### Collected data entries
***

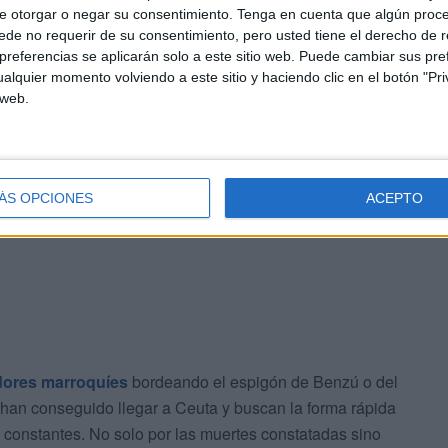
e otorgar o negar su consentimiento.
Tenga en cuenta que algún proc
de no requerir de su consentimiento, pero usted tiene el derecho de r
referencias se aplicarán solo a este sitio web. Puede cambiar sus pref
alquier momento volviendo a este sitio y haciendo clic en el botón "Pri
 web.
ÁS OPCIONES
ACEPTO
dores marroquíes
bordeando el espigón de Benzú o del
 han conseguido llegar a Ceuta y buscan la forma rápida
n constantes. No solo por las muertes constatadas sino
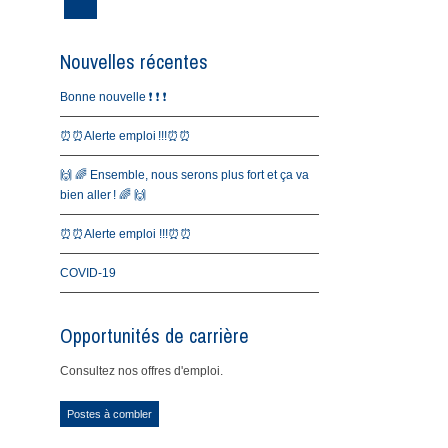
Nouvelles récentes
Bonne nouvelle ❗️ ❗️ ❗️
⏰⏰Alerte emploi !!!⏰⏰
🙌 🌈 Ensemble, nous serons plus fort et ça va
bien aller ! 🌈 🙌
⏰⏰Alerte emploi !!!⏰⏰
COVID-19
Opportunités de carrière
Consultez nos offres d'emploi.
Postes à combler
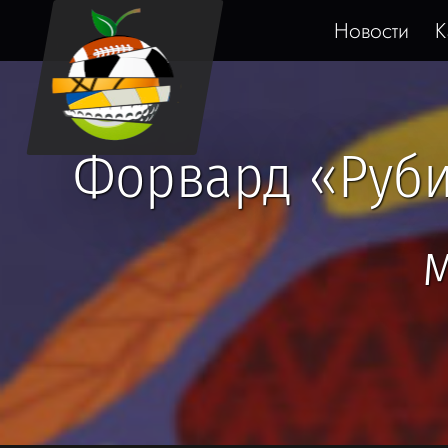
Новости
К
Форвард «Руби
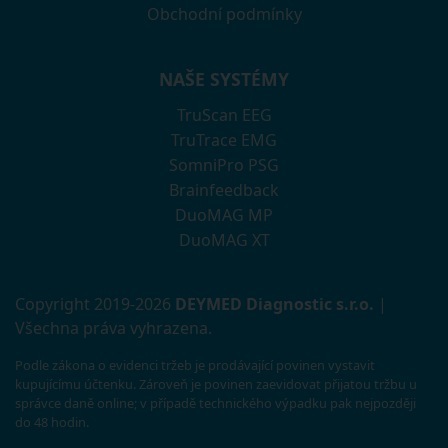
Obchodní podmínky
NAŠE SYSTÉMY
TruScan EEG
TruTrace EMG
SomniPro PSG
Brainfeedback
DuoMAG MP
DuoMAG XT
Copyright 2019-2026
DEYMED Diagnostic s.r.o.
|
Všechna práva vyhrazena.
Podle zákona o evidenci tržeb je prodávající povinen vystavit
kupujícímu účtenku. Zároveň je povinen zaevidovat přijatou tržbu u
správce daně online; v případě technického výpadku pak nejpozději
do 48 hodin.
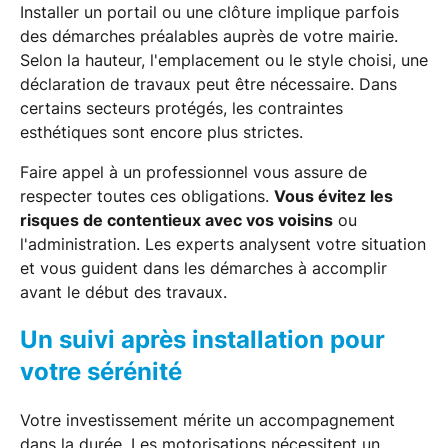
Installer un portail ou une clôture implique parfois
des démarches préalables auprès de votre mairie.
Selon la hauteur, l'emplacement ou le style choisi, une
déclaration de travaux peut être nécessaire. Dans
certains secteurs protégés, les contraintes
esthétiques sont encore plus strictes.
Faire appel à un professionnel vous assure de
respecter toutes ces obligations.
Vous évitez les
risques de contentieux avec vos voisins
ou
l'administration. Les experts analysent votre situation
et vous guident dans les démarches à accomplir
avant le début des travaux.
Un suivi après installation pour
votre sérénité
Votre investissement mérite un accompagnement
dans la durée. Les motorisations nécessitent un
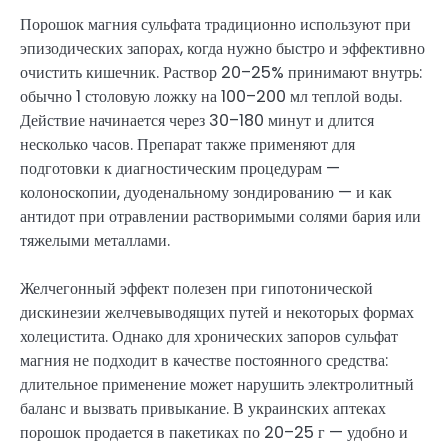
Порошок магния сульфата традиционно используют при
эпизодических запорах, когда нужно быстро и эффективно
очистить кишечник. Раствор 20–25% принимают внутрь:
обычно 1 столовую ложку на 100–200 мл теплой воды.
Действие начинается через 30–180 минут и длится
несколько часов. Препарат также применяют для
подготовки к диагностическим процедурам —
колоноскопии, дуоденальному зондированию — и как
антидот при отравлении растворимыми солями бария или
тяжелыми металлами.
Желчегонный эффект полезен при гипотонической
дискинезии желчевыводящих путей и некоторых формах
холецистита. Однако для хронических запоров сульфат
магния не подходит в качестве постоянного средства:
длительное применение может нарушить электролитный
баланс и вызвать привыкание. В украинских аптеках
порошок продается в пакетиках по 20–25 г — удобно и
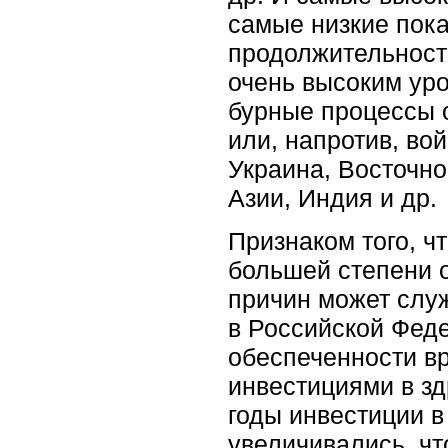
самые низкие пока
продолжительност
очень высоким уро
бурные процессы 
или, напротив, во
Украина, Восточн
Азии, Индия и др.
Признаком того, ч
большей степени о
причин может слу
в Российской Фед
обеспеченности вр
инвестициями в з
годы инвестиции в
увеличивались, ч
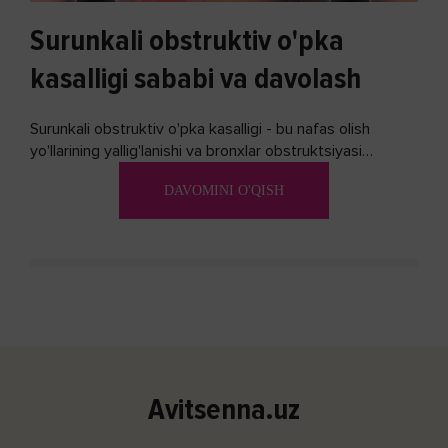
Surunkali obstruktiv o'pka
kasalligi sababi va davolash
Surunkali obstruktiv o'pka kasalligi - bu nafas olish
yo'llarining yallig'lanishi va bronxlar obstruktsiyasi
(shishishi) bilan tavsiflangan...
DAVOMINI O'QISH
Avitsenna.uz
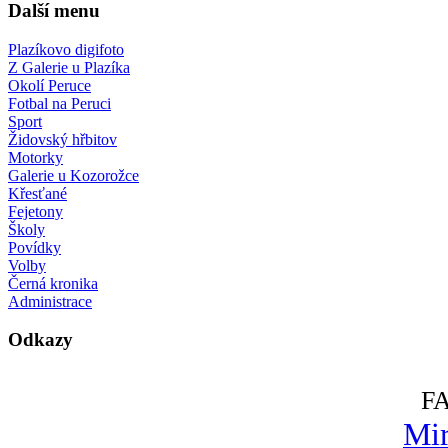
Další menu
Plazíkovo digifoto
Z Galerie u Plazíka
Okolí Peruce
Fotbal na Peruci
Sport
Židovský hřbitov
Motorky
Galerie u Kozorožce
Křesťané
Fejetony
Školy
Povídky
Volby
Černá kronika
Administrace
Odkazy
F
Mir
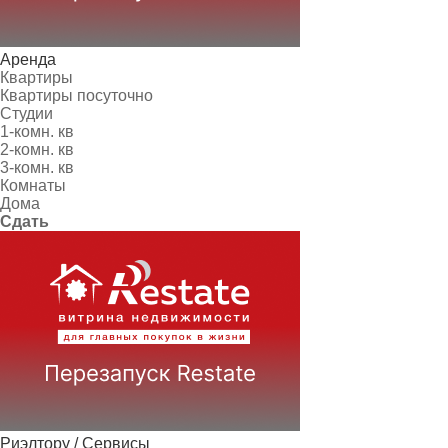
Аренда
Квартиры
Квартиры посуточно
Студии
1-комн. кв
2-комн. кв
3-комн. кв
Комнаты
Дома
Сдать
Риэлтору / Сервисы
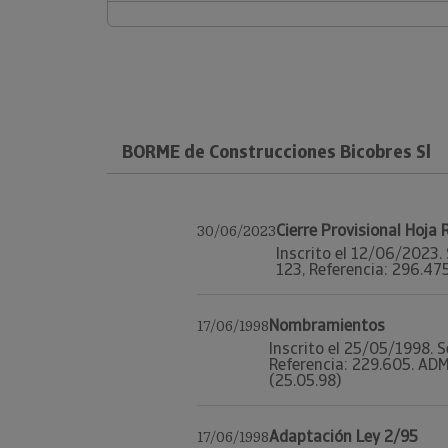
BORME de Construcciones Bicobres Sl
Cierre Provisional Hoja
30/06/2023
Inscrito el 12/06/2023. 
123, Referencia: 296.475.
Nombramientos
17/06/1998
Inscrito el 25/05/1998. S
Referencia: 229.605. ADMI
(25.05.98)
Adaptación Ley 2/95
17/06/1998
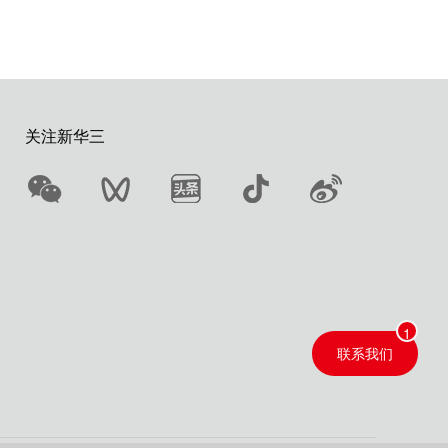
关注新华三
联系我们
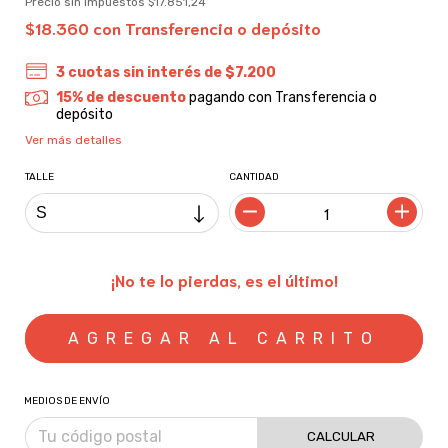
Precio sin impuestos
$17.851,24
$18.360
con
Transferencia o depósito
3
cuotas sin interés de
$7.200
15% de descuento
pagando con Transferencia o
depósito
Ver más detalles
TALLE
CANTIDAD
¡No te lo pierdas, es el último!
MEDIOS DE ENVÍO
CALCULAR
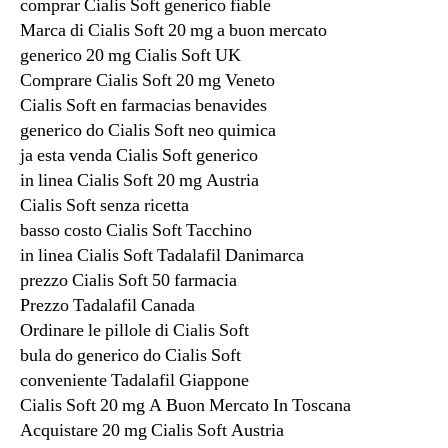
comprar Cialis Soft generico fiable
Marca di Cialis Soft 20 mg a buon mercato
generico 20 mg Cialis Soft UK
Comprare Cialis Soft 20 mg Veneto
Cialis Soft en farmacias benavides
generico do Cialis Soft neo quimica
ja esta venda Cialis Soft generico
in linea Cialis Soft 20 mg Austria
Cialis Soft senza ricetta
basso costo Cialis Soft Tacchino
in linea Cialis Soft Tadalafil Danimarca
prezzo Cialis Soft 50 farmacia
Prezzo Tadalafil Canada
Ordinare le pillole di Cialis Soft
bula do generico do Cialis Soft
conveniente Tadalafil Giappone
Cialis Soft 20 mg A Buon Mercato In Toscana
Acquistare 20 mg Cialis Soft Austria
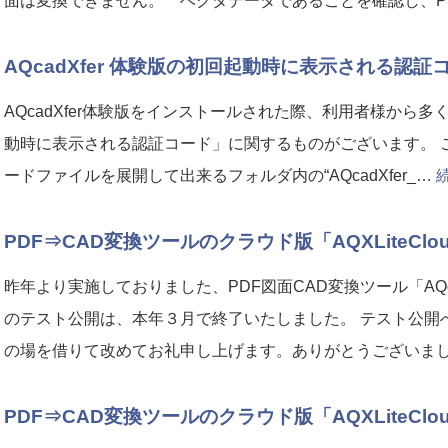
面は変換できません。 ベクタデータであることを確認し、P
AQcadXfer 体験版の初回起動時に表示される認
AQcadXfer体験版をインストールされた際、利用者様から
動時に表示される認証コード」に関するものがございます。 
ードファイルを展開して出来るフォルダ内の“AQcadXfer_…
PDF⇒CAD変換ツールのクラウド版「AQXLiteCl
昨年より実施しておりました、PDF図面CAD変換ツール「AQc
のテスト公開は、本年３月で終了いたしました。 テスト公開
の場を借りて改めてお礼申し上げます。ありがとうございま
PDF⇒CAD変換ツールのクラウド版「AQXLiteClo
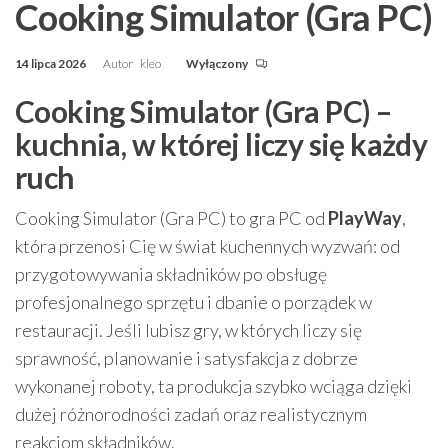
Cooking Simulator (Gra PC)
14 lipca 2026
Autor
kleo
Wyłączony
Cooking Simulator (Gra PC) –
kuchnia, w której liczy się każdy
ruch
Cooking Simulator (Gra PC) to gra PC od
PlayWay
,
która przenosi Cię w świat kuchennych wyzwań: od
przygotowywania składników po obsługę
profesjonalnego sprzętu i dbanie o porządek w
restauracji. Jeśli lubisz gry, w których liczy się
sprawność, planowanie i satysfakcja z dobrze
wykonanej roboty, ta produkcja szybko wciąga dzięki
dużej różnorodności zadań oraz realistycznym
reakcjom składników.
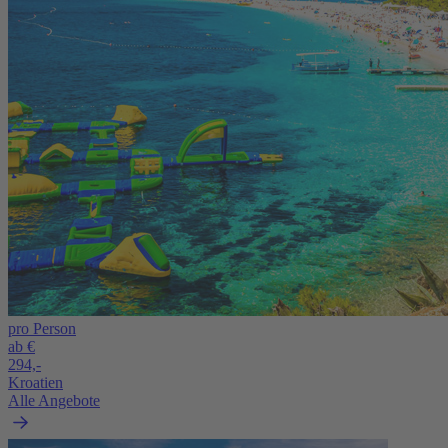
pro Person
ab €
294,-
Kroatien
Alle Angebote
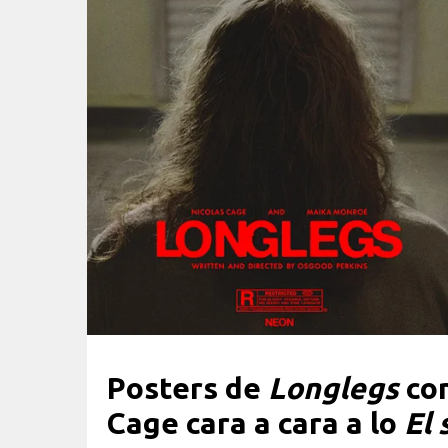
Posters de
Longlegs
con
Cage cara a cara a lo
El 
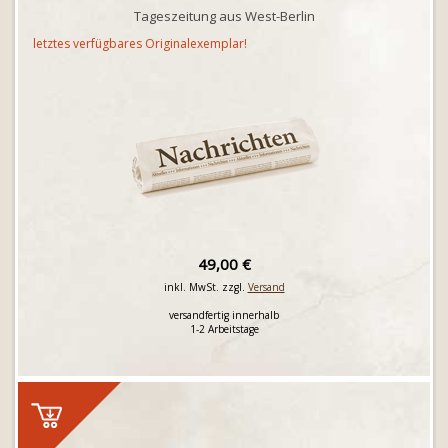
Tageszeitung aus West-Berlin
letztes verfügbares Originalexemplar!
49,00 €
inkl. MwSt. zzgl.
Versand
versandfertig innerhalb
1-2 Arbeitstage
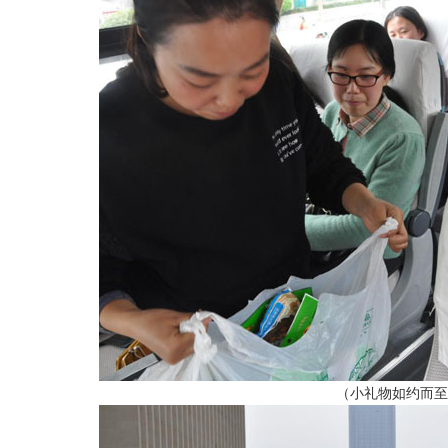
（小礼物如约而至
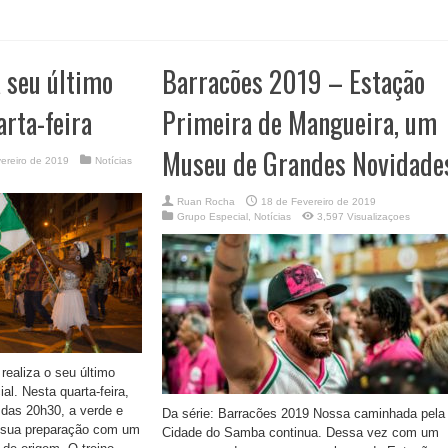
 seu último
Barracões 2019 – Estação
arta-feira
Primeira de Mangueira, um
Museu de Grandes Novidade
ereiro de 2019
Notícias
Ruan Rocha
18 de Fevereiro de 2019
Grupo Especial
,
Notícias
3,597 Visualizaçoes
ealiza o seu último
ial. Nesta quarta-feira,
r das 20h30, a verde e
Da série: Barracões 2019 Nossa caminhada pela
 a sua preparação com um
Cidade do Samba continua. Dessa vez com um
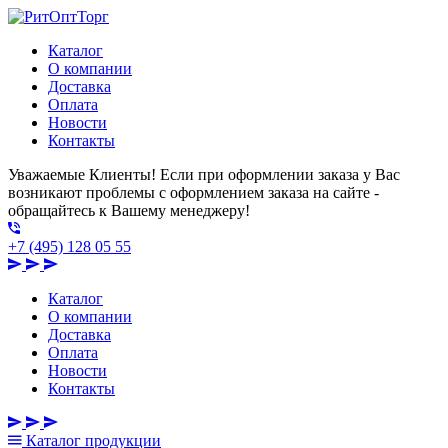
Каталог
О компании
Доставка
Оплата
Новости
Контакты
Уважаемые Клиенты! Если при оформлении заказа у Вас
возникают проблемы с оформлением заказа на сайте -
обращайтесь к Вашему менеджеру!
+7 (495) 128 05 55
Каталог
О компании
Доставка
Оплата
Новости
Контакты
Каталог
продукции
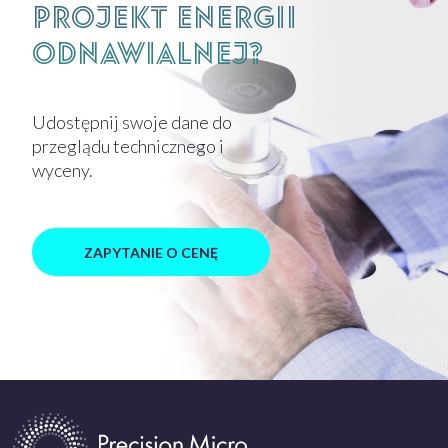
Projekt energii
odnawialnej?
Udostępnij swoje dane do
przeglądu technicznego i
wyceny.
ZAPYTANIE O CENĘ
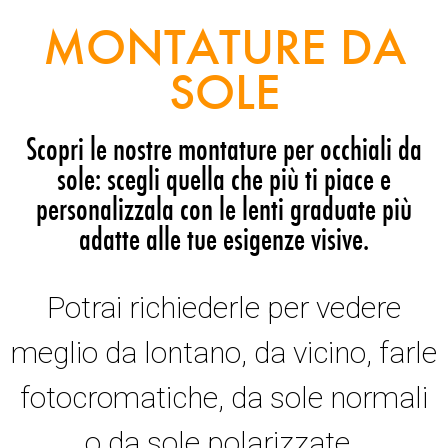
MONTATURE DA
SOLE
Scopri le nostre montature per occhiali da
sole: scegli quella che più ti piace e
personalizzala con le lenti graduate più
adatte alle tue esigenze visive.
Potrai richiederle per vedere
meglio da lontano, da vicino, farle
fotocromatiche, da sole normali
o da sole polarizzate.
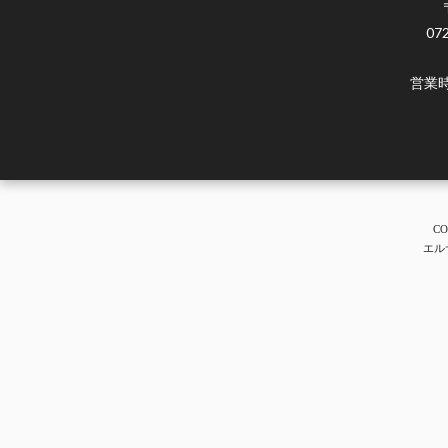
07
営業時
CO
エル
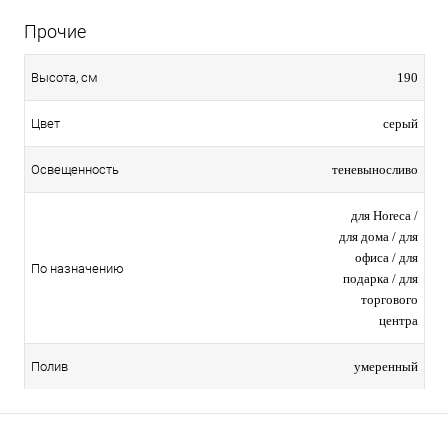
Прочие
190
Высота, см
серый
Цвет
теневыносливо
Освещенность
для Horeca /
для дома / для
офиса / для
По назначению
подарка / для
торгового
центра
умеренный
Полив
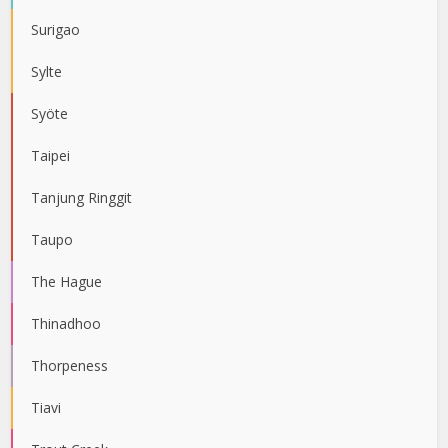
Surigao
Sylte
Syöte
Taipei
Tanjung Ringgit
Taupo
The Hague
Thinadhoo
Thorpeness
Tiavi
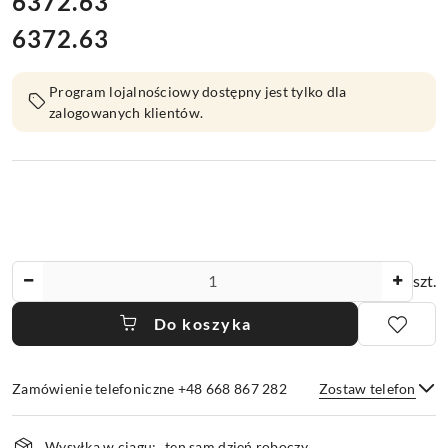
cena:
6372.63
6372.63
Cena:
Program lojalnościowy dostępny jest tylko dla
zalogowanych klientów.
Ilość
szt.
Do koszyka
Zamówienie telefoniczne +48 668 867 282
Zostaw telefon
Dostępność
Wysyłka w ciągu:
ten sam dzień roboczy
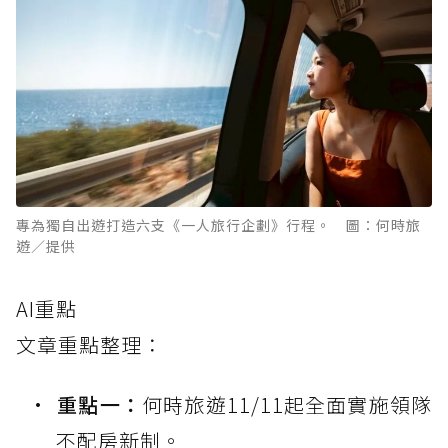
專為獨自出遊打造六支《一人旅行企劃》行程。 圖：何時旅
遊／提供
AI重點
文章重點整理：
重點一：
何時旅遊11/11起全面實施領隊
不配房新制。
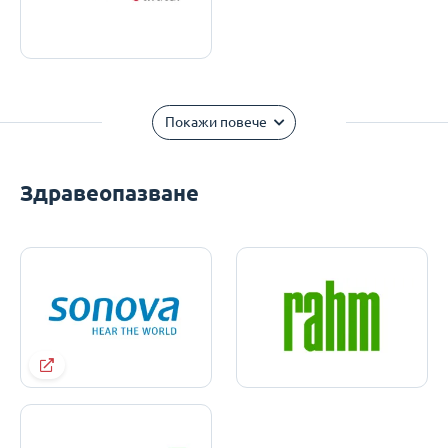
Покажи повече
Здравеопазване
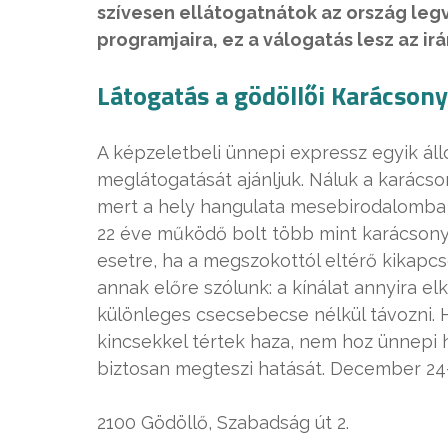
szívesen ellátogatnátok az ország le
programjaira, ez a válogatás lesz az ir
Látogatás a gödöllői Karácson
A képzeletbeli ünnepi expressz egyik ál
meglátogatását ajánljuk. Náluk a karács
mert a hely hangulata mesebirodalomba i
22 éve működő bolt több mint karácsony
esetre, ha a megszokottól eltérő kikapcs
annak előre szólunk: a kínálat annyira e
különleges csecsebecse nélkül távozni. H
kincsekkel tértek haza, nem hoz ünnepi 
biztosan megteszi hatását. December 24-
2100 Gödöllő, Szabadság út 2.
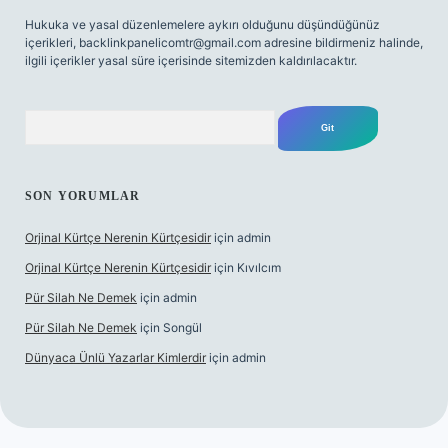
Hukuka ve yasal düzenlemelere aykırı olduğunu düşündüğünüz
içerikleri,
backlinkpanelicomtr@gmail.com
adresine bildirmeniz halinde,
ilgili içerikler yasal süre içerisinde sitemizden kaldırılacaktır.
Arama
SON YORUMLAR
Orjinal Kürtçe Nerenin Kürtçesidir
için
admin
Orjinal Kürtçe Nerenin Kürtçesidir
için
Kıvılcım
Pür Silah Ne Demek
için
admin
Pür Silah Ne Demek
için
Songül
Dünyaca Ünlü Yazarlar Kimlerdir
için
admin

***

Recast the part of the listing that opens with the line containing "Projekt energii" and closes with the line containing "Здравеопазване" as a Markdown table with the columns Row and Line, one numbered row per line, skipping blank lines and leaving out the pictures.

| Row | Line |
|---|---|
| 1 | Projekt energii |
| 2 | odnawialnej? |
| 3 | Udostępnij swoje dane do |
| 4 | przeglądu technicznego i |
| 5 | wyceny. |
| 6 | ZAPYTANIE O CENĘ |
| 7 | MONTATURE DA |
| 8 | SOLE |
| 9 | Scopri le nostre montature per occhiali da |
| 10 | sole: scegli quella che più ti piace e |
| 11 | personalizzala con le lenti graduate più |
| 12 | adatte alle tue esigenze visive. |
| 13 | Potrai richiederle per vedere |
| 14 | meglio da lontano, da vicino, farle |
| 15 | fotocromatiche, da sole normali |
| 16 | o da sole polarizzate. |
| 17 | 07 |
| 18 | 営業時 |
| 19 | CO |
| 20 | エル |
| 21 | Прочие |
| 22 | 190 |
| 23 | Высота, см |
| 24 | серый |
| 25 | Цвет |
| 26 | теневыносливо |
| 27 | Освещенность |
| 28 | для Horeca / |
| 29 | для дома / для |
| 30 | офиса / для |
| 31 | По назначению |
| 32 | подарка / для |
| 33 | торгового |
| 34 | центра |
| 35 | умеренный |
| 36 | Полив |
| 37 | Surigao |
| 38 | Sylte |
| 39 | Syöte |
| 40 | Taipei |
| 41 | Tanjung Ringgit |
| 42 | Taupo |
| 43 | The Hague |
| 44 | Thinadhoo |
| 45 | Thorpeness |
| 46 | Tiavi |
| 47 | cena: |
| 48 | 6372.63 |
| 49 | 6372.63 |
| 50 | Cena: |
| 51 | Program lojalnościowy dostępny jest tylko dla |
| 52 | zalogowanych klientów. |
| 53 | Ilość |
| 54 | szt. |
| 55 | Do koszyka |
| 56 | Zamówienie telefoniczne +48 668 867 282 |
| 57 | Zostaw telefon |
| 58 | Dostępność |
| 59 | Wysyłka w ciągu: |
| 60 | ten sam dzień roboczy |
| 61 | 專為獨自出遊打造六支《一人旅行企劃》行程。 圖：何時旅 |
| 62 | 遊／提供 |
| 63 | AI重點 |
| 64 | 文章重點整理： |
| 65 | 重點一： |
| 66 | 何時旅遊11/11起全面實施領隊 |
| 67 | 不配房新制。 |
| 68 | Покажи повече |
| 69 | Здравеопазване |